#### Exercise description
The whole listing below must be printed again exactly, images excluded.

#### Supplied material
====

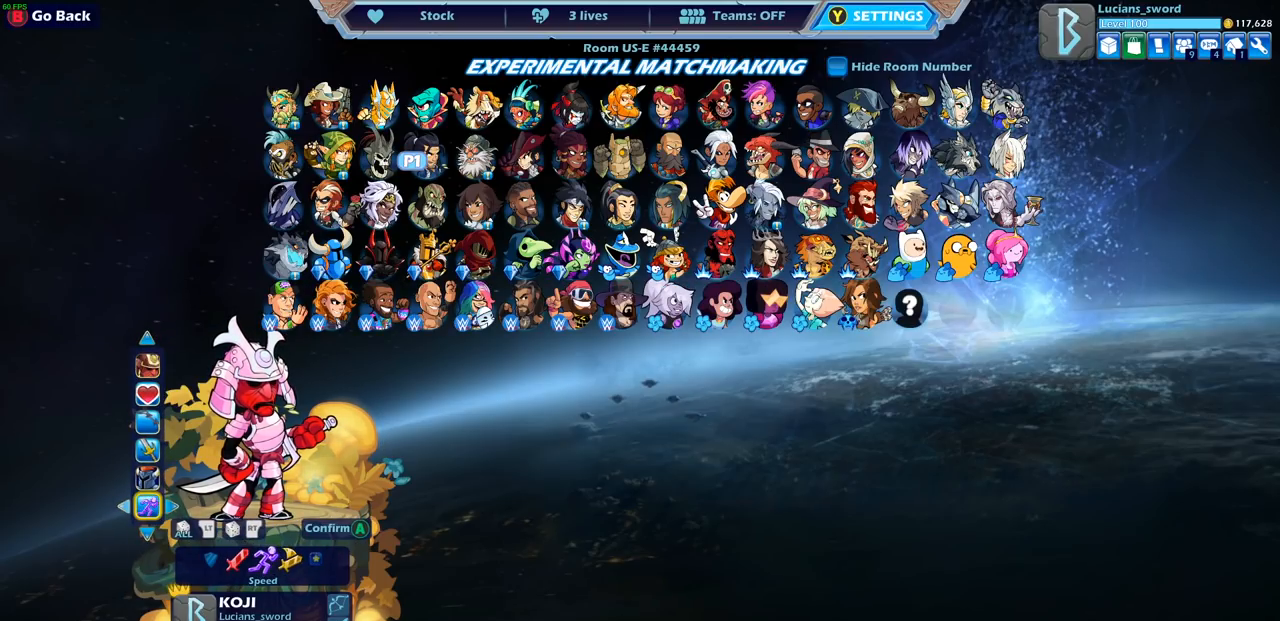
{"buttons": [], "left_stick": "center", "right_stick": "center", "events": []}
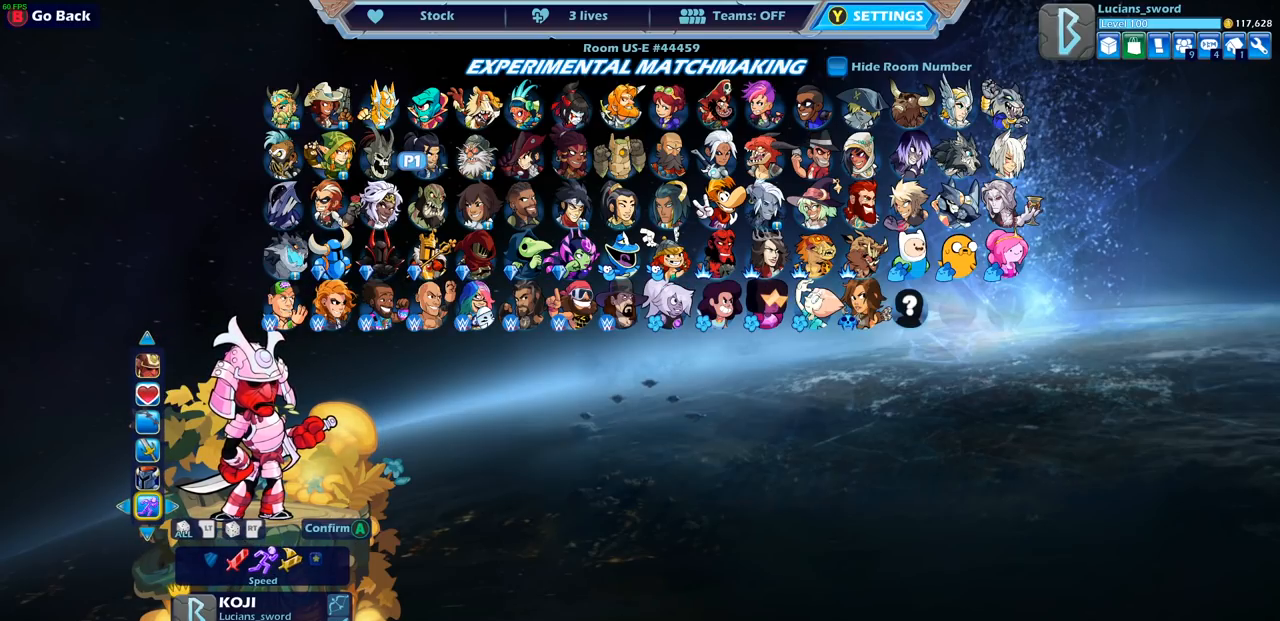
{"buttons": [], "left_stick": "center", "right_stick": "center", "events": [[367, "DPAD_LEFT", "down"], [467, "DPAD_LEFT", "up"]]}
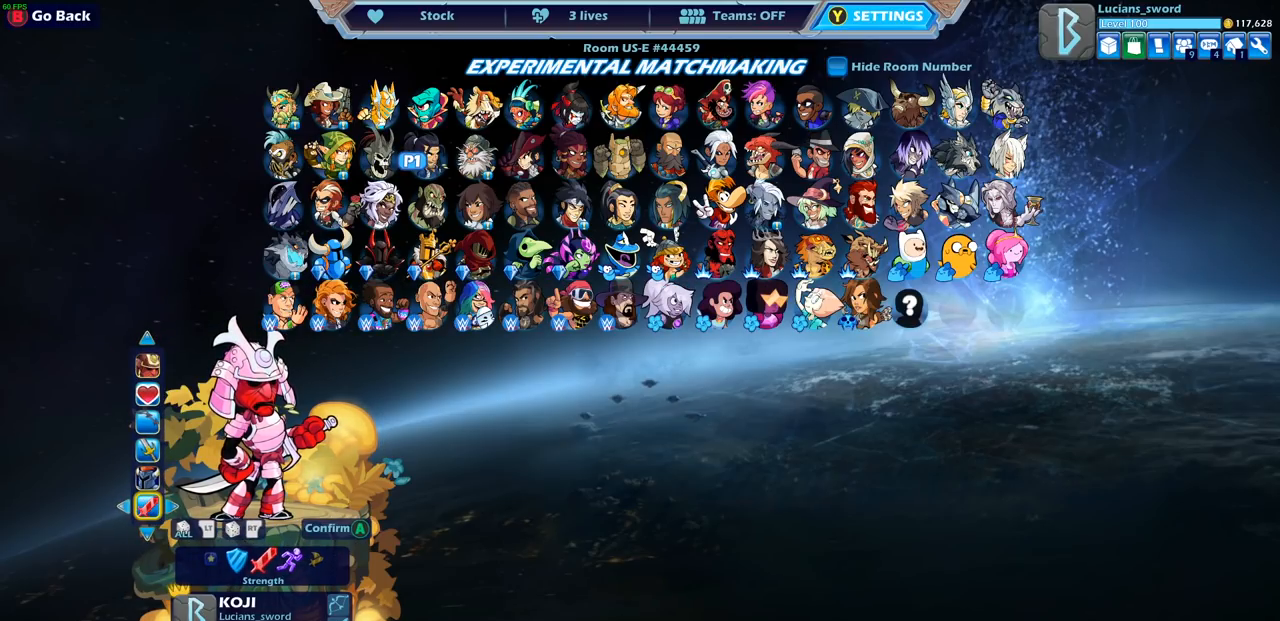
{"buttons": [], "left_stick": "center", "right_stick": "center", "events": [[283, "DPAD_LEFT", "down"], [383, "DPAD_LEFT", "up"]]}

====

#### Exercise output
{"buttons": [], "left_stick": "center", "right_stick": "center", "events": []}
{"buttons": [], "left_stick": "center", "right_stick": "center", "events": [[367, "DPAD_LEFT", "down"], [467, "DPAD_LEFT", "up"]]}
{"buttons": [], "left_stick": "center", "right_stick": "center", "events": [[283, "DPAD_LEFT", "down"], [383, "DPAD_LEFT", "up"]]}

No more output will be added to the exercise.